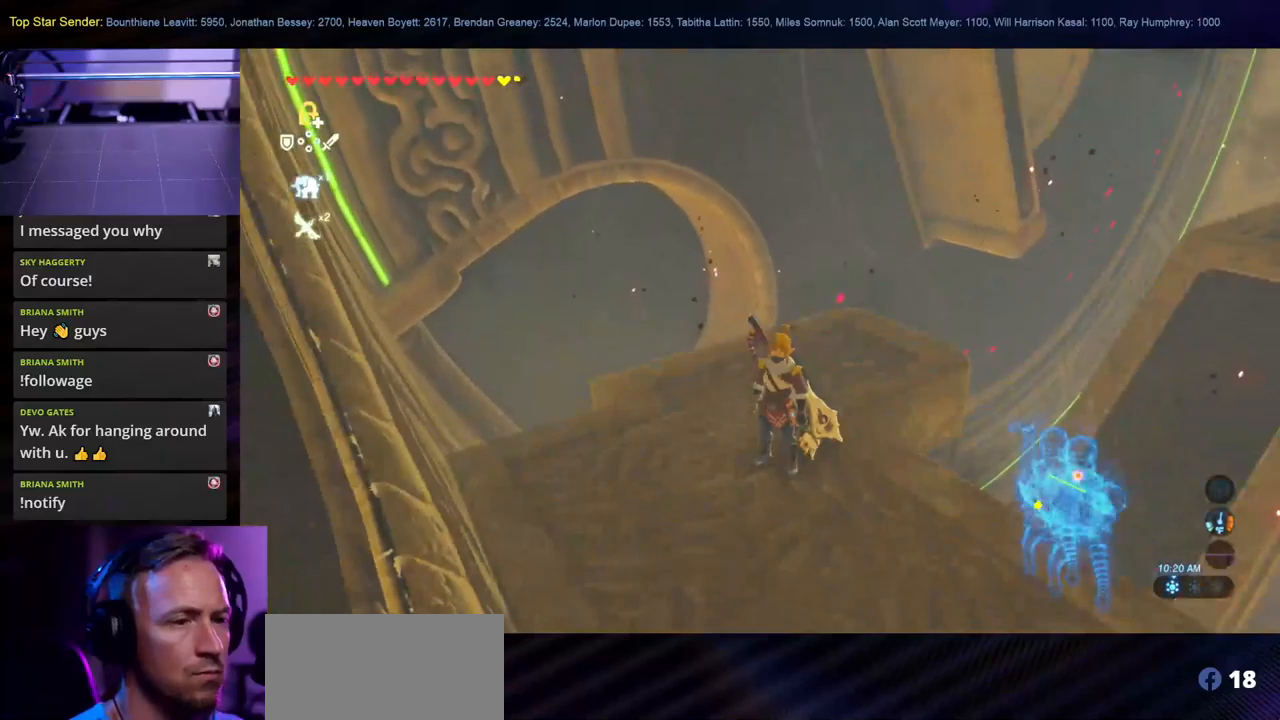
{"buttons": [], "left_stick": "center", "right_stick": "center", "events": []}
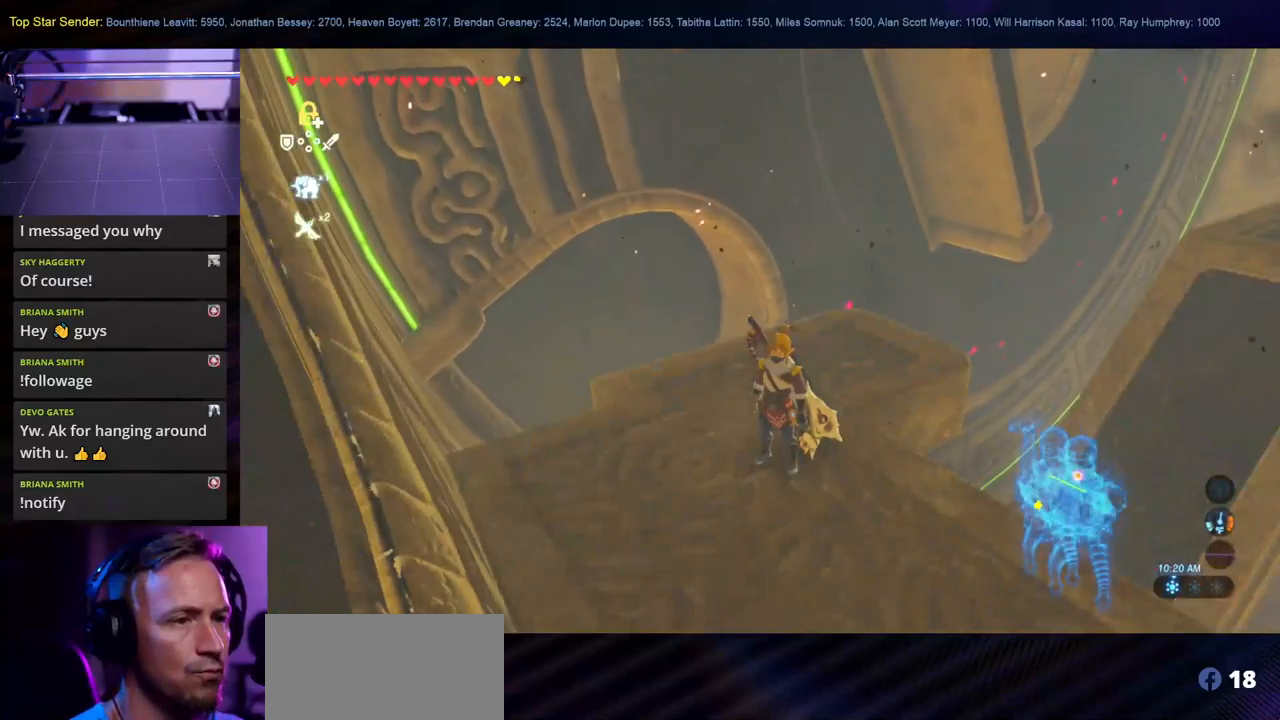
{"buttons": [], "left_stick": "center", "right_stick": "up", "events": [[217, "right_stick", "up"]]}
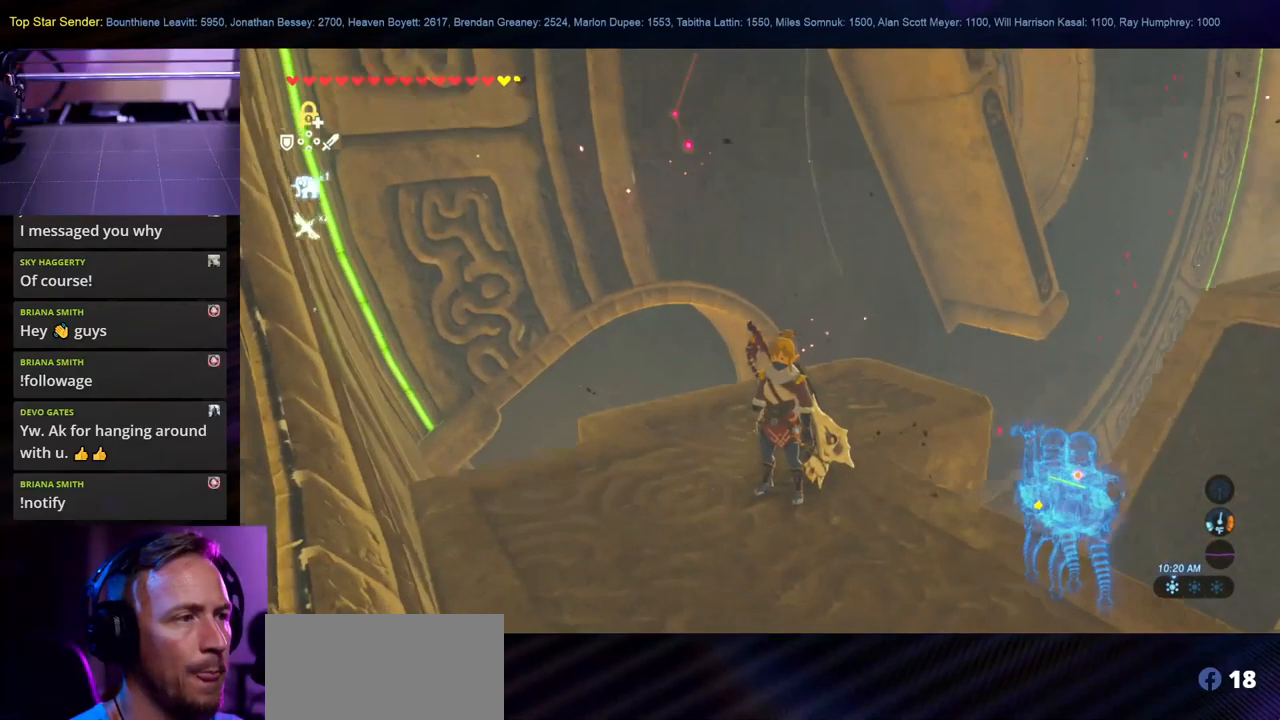
{"buttons": [], "left_stick": "center", "right_stick": "up", "events": [[133, "right_stick", "center"], [317, "right_stick", "up"]]}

▶ GOAL OF THE EXERCISE
Every line of the material above must be written out exactly, with no pictures.

▶ ANSWER SECTION
{"buttons": [], "left_stick": "center", "right_stick": "center", "events": []}
{"buttons": [], "left_stick": "center", "right_stick": "up", "events": [[217, "right_stick", "up"]]}
{"buttons": [], "left_stick": "center", "right_stick": "up", "events": [[133, "right_stick", "center"], [317, "right_stick", "up"]]}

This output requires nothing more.